After defecting to Reform in summer 2025, Thomas revealed he moved to Wales in 2024 but continued as a London councillor for over a year. He explained: “So when I left London, I talked to my colleagues at the time, and they asked me not to stand down as a councillor. It would be quite disruptive having a by-election. It [would have] cost the taxpayer about £30,000.”

He continued attending meetings and helping residents with casework before resigning late last year “because I just wanted a fresh start for 2026.”

The Welsh Conservatives seized on this admission, posting on X: “Reform’s Welsh Leader has admitted he spent a year as a councillor in London while living in Wales! Do his priorities lie in London or Wales?”

Thomas outlined his political philosophy, drawing on his time leading Barnet council where he outsourced “back office functions” to the private sector, saving £16m annually and making the authority “more efficient.” Despite criticism at the time, he said he would “do it all over again,” explaining that “reorganising the back office allows you to focus money and retain frontline services such as bin collections.”

Those savings allowed him to cut council tax in 2014 and freeze it for several years.

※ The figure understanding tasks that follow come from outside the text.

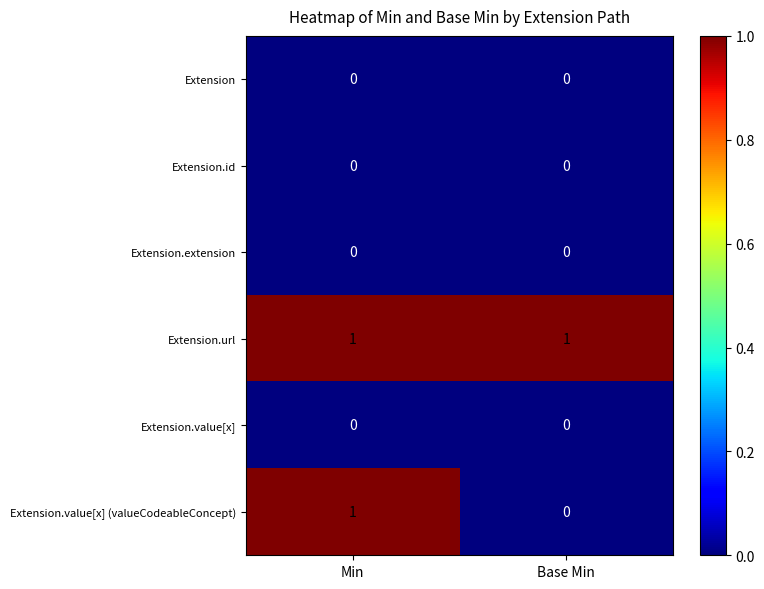

Which series has the largest total across all categories?

Extension.url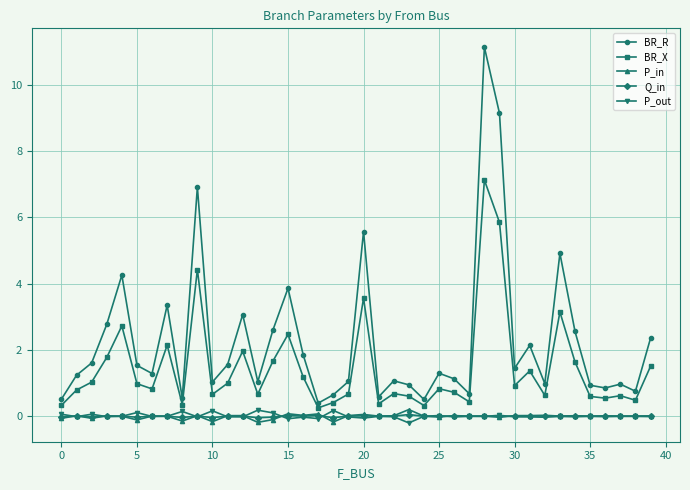

True or false: BR_X and BR_R cross at least once.

False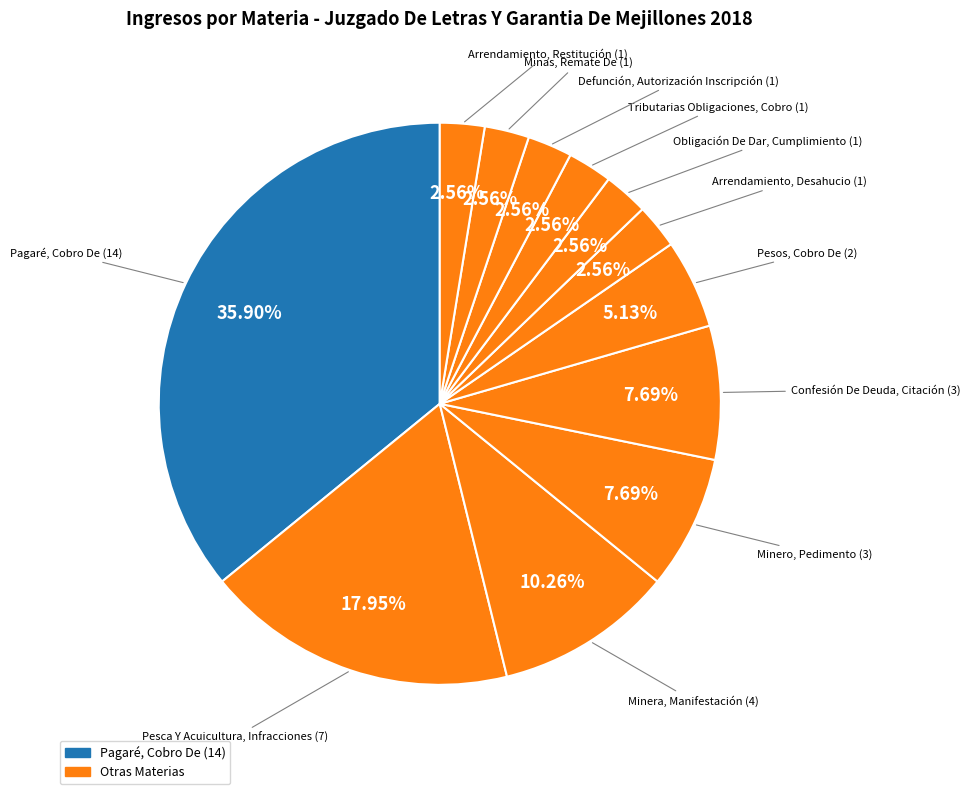

Which slice is the smallest?

Arrendamiento, Desahucio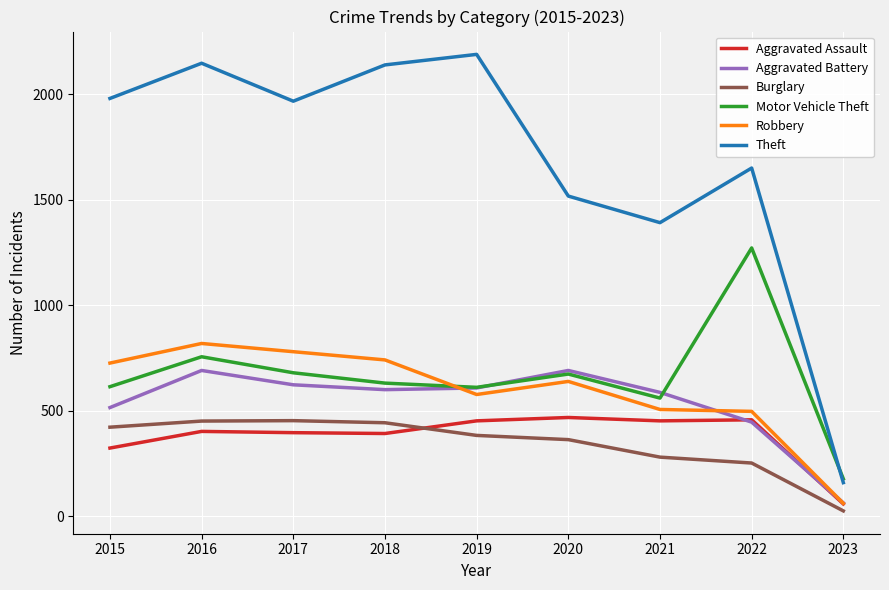

The value of Robbery at 2015 is 979. True or false?

False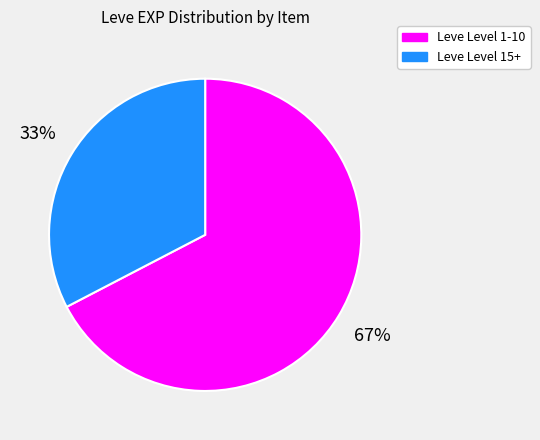

Is there a majority slice in this chart?

Yes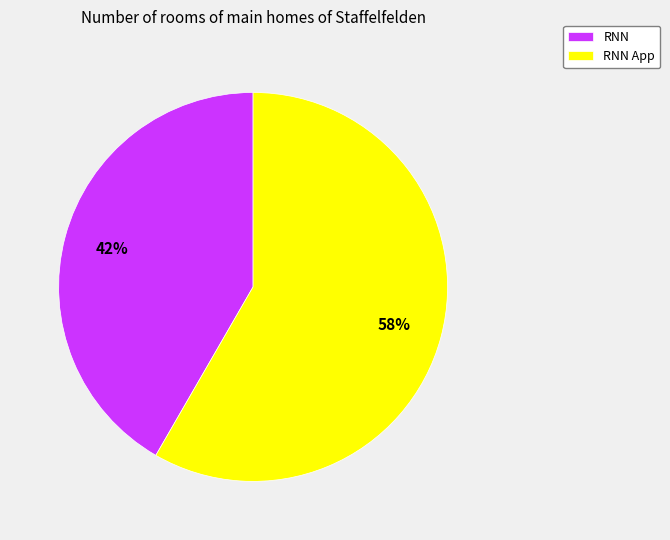

Approximately how many times larger is the value at RNN compared to RNN App?

0.7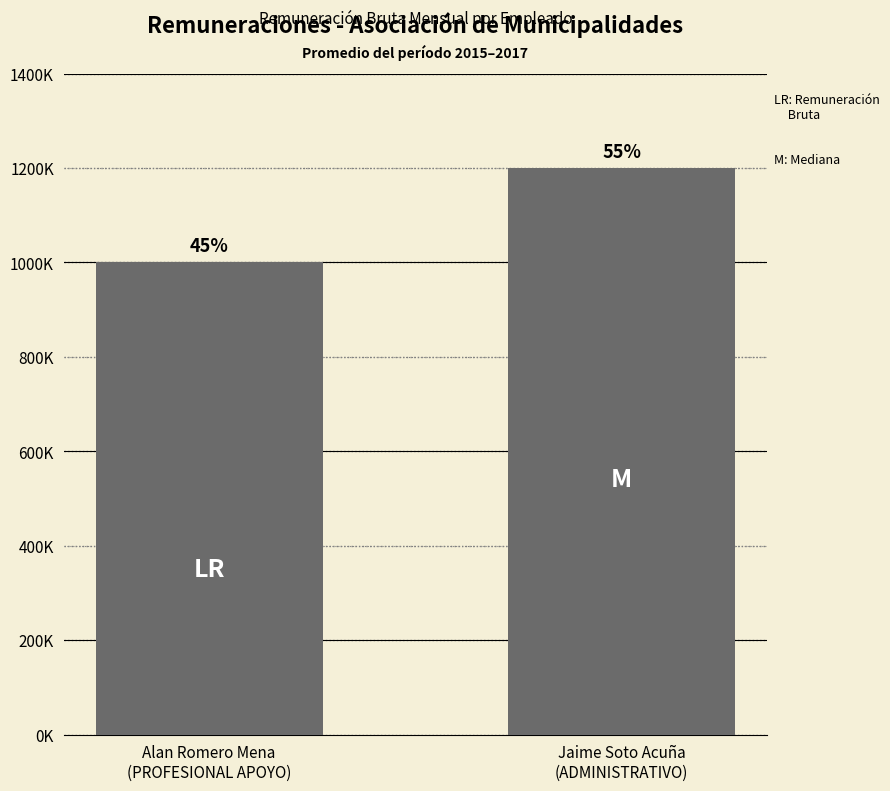

What position from the right is Alan Romero Mena
(PROFESIONAL APOYO)?

2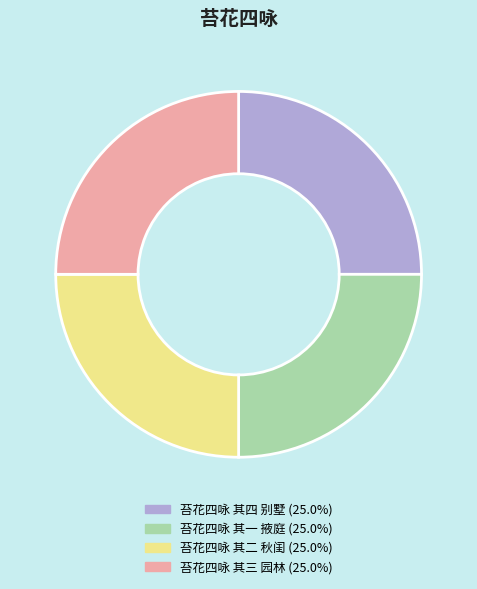

Is 苔花四咏 其三 园林 (25.0%) the majority of the pie?

No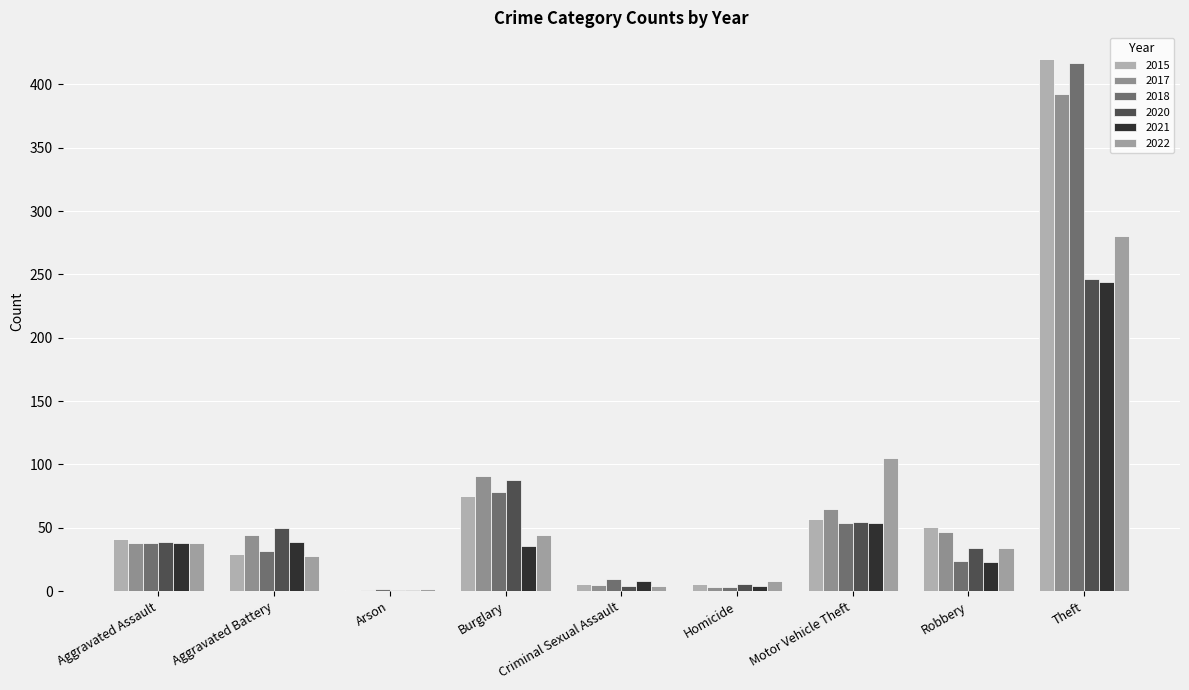

What is the average value of the 2021 series?

50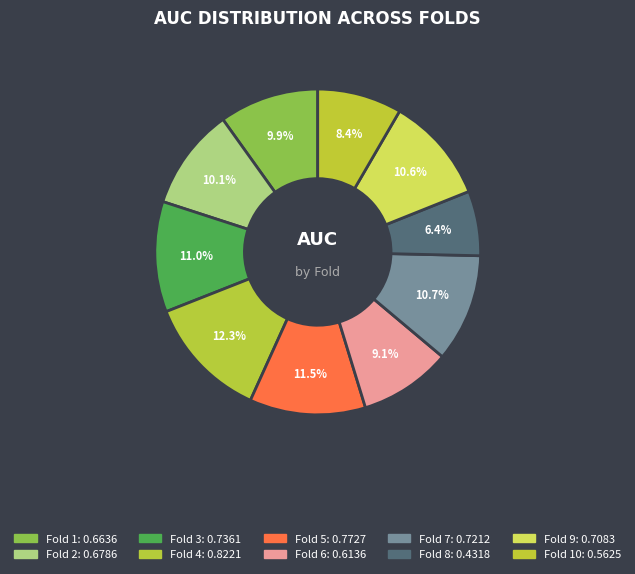

How many slices are in this pie chart?

10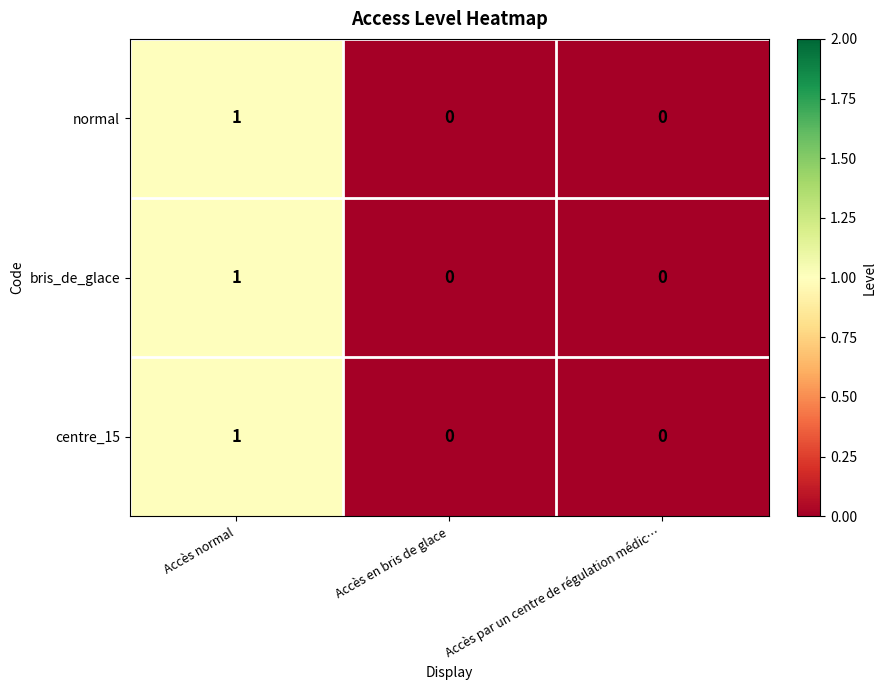

Reading right to left, what are all the values shown in this chart?

normal: 0	0	1
bris_de_glace: 0	0	1
centre_15: 0	0	1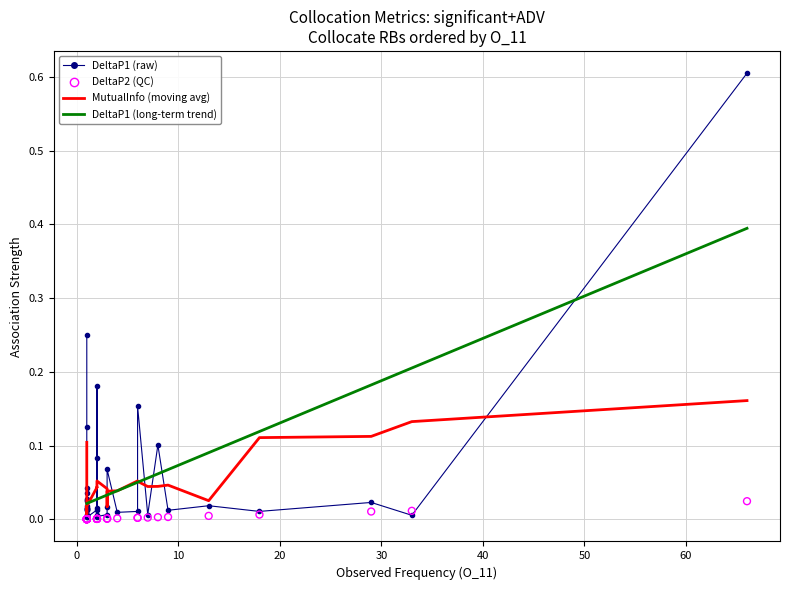

Which series has the widest spread of Y values?

DeltaP1 (raw)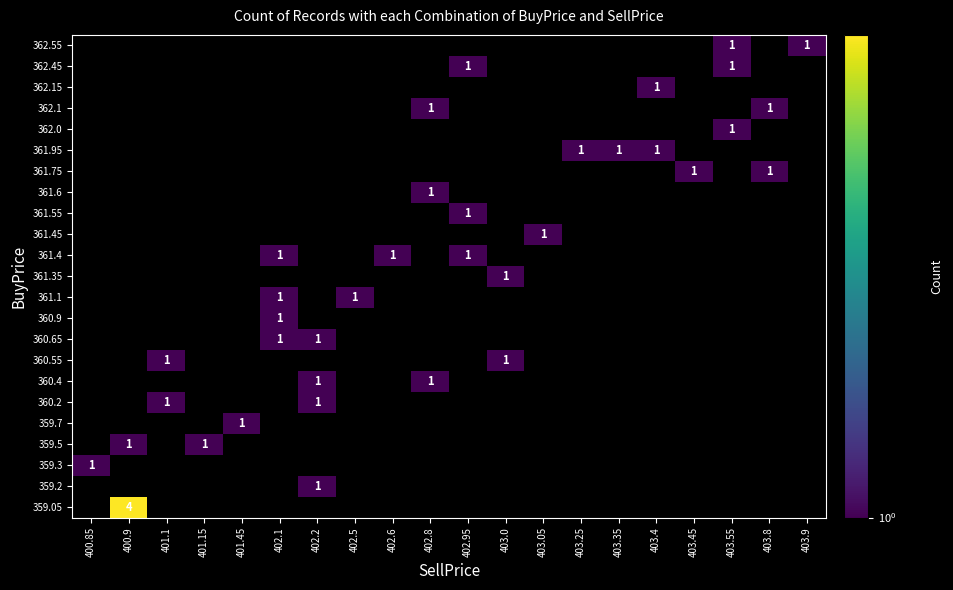

How many distinct data groups are displayed?

23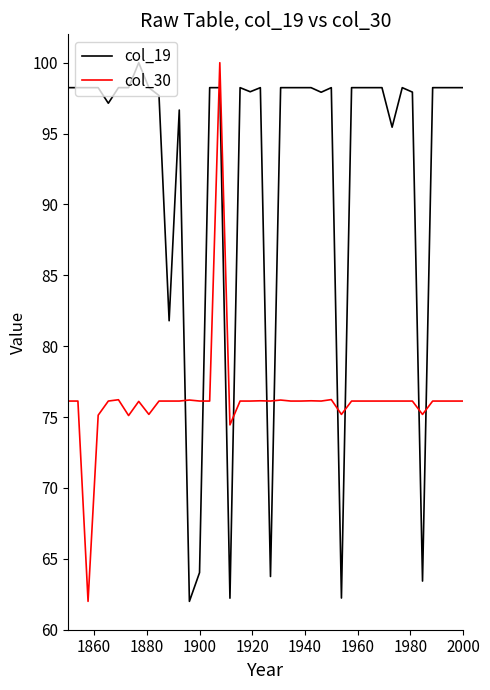

What is the difference between the maximum and minimum values in the col_30 series?

38.0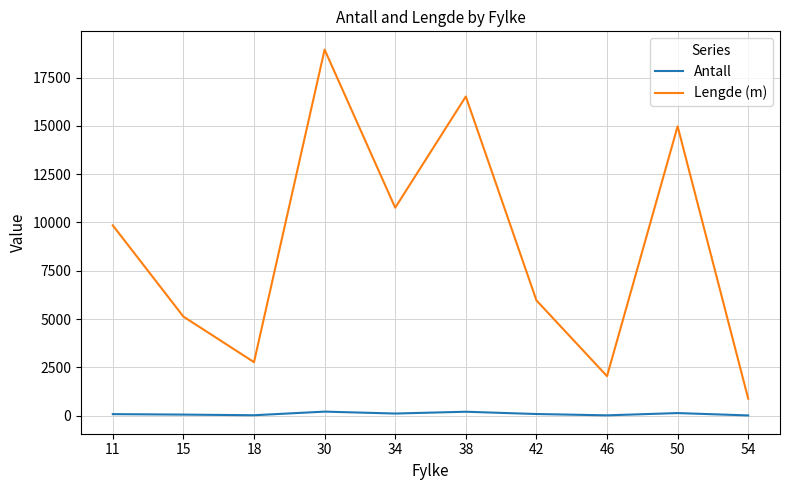

Does the chart have visible grid lines?

Yes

However, asked if he’d apply the same approach to Welsh government budgets, Thomas said he “wouldn’t be looking to make major cuts to local government settlements” but added: “We would be looking for local government to be more efficient.”

He acknowledged Welsh government cannot force councils to make cuts but “can encourage it.”

On education, Thomas said he’d be open to taking schools out of local authority control to create academies as in England, though wasn’t ready to announce “any manifesto commitments now.”

“With education and with the NHS – the theme here is doing things differently – because both the NHS and the education system are failing our residents and the patients,” he said.

Regarding devolution and additional funding from the UK government, Thomas was clear he wouldn’t ask for more money. “We need to get the Senedd getting the basics right first before we ask for more money or powers or anything like that,” he said.

“Reform will take ownership of the Senedd and say, ‘look, this is what we’ve got – let’s do it’. Of course we will stand up for Wales but we will take ownership. What we don’t do is blame any failures on the government, and what’s what Labour and Plaid do.”

Welsh Labour responded: “Both Reform UK and Plaid Cymru say they have a plan for Wales but can’t give any detail. Reform UK’s new Welsh leader is just another Tory defectee trying to get Farage into No10. It’s the same old slogans and simple solutions without substance. They say they’ll make efficiencies but what they mean are cuts and can’t say where the axe will fall.”